As rel exões do presente artigo são baseadas em um caso concreto, que este autor teve a oportunidade de sentenciar1. Mesmo não sendo uma situação de restrição da publicidade por segredo de justiça, tomou-se por bem omitir os nomes das partes, diante da inexistência do trânsito em julgado.

Trata-se de ação trabalhista na qual o obreiro pleiteia indenização substitutiva, decorrente do período de garantia provisória; relata que teria exercido a representação na CIPA durante o período, aproximado, de um ano na empresa. Antes do término do primeiro mandato, teria se candidatado à reeleição, enfrentando inúmeras dificuldades para conseguir lograr êxito no pleito eleitoral. Aponta que a empresa o teria transferido de seu posto original, imposto tempo diversificado (contrário a seu pleito de gozo) para a concessão de férias, além de outras situações a dificultá-lo nas eleições de mandato cipeiro.

De todo modo, mesmo com o quadro adverso, o reclamante logrou êxito na vitória de sua candidatura como representante da CIPA (Vice-Presidente), garantindo-lhe, pois, a estabilidade provisória no emprego, à luz do § 5º do art. 164 da CLT.

No entanto, destacou o reclamante que os companheiros que o apoiaram nas eleições teriam sofrido retaliações posteriores, com sucessivas dispensas no emprego. Com o escopo de evitar outras demissões, o obreiro teria desistido da continuidade no mandato, cedendo à pressão imposta. Para tanto, em reunião extraordinária na comissão, retirou-se da CIPA e declarou em cartório a renúncia ao período estabilitário.

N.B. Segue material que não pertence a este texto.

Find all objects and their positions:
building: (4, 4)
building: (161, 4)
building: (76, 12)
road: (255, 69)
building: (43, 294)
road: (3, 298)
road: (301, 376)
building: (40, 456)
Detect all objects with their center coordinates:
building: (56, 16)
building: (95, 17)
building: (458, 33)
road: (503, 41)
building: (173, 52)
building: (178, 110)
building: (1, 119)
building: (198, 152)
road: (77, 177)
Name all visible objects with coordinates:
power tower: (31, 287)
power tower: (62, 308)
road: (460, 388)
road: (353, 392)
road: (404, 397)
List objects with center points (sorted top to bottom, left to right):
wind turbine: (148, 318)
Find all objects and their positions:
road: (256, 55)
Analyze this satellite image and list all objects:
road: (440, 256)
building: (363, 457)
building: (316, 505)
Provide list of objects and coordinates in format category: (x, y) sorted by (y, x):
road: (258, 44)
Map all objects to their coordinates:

A defesa salientou que o documento, com reconhecimento de firma em tabelionato, seria válido, com a declaração de desligamento do cipeiro, renunciando ao cargo de Vice--Presidente, com a comunicação realizada aos demais membros da comissão em reunião extraordinária. Ademais, sustentou que não teria havido na homologação da rescisão contratual qualquer ressalva do sindicato, argumentando, ainda, que o próprio autor teria pedido a formalização da rescisão para viabilizar o saque do FGTS.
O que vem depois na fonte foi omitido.